Source : Mythe aryen et rêve impérial dans la Russie du dix-neuvième siècle par Marlène Laruelle, préface de Pierre-André Taguieff, CNRS éditions, collection États, sociétés, nation, mondes russes.
Diplômé de
l’Université de Saint-Pétersbourg en 1854 et élève du linguiste I. I.
Sreznevski, Lamanski mène une brillante carrière de slaviste, de linguiste, de
géographe. Il séjourne en Europe centrale de 1862 à 1864 et obtient l’année
suivante une chaire à l’Université de Saint-Pétersbourg. Il est rapidement
nommé secrétaire de la section d’ethnologie de la Société impériale de
géographie, devient le fondateur et l’éditeur du journal ethnographique de la
Société Zivaja starina, puis est élu à l’Académie des Sciences en 1899.
Il contribue à
créer une grande école de slavistes présente dans toutes les universités du
pays. Sa thèse de doctorat, De l’étude historique du monde gréco-slave en
Europe soutenue et parue en 1871, se focalise sur la version occidentale du
monde russe et se veut une réponse définitive aux « errements »

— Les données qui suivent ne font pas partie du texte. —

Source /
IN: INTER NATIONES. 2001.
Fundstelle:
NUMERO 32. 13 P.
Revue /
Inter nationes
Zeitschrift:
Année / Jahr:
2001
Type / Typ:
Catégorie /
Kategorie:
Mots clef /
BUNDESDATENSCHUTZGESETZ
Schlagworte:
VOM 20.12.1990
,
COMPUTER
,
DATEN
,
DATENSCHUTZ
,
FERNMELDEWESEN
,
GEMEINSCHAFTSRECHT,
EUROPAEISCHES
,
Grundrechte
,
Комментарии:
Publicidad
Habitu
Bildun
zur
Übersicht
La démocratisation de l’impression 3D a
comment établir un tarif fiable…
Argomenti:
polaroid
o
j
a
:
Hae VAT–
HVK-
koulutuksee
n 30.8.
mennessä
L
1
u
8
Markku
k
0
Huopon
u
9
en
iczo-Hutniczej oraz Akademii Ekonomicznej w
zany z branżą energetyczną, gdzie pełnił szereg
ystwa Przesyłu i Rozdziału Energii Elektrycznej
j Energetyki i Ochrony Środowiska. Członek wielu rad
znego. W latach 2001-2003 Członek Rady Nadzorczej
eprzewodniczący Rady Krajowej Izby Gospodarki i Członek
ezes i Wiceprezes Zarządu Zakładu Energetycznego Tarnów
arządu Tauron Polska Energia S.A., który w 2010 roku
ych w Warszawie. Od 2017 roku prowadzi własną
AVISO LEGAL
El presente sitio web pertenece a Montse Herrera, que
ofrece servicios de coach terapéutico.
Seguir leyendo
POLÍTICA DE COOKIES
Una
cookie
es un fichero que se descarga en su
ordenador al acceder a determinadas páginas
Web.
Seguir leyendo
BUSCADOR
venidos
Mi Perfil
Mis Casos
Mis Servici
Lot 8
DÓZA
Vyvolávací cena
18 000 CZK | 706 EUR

français et allemands. Tout le deuxième chapitre est ainsi consacré à des
citations et à des commentaires de textes allemands sur les Slaves. Il y
dénonce leur historiographie et leur linguistique ethno-centrées, toujours
partisanes dans leur jugement sur les Slaves et promptes à affirmer la
supériorité germanique : la thèse allemande du fonds celte des Slaves ne
servirait qu’à présenter ces derniers à l’état premier du monde, au service de
Germains assimilés aux civilisateurs européens.
Lui déplaît également l’idée de centralité développée en Allemagne : la présomption d’un Mitteleuropa s’avançant vers le monde slave revient à mongoliser la Russie. Si l’Allemagne et les Slaves sous sa domination sont au milieu de l’Europe, comment alors accuser la Russie d’être en Asie et non en Europe de l’Est ? Lamanski invite les Occidentaux à réaliser que l’humanité aryenne et chrétienne est double, romano-germanique, mais également slave.
Cette
conscience européenne devrait permettre de contrer le nationalisme prussien et
le mépris généralisé pour les Slaves qui auraient pourtant sauvé l’Europe des masses
touraniennes. « En comparant les Slaves aux Touraniens, les écrivains
allemands sont exclusivement menés par la volonté de rabaisser les Slaves et
pas du tout à expliquer notre destin. » Il dénonce également la tendance
qui se fait jour en France de différencier les alliés slaves des
« Moscovites » touraniens et cite Henri Martin, Edouard Talbot,
Casimir Delamarre. Il insiste sur l’origine polonaise de cette définition de la
Russie et ses nombreux sous-entendus politiques.
Comment la France
peut-elle ne pas comprendre que le panslavisme est son allié contre une
Allemagne qui prétend à l’exclusivité aryenne.
Lamanski consacre enfin une part non négligeable de sa réflexion aux inégalités de traitement dont sont victimes les Russes dans le discours occidental. Pourquoi les Finnois et les Hongrois seraient-il devenus « aryens de cœur » selon la formule de Henri Martin et non les Russes ? Pourquoi l’Empire serait-il synonyme de touranisation pour la Russie alors que les Américains et les Espagnols du Nouveau monde sont eux aussi métissés avec des peuples non-aryens et n’en restent pas moins considérés comme des Européens ?
La Russie ne peut selon lui être accusée de touranisme puisqu’elle a en réalité plus aryanisé ses allogène en les russifiant et en les christianisant qu’elle ne s’est elle-même touranisée. Son histoire même est celle de la lutte permanente, des Petchénègues aux Mongols, contre le monde steppique du Touran.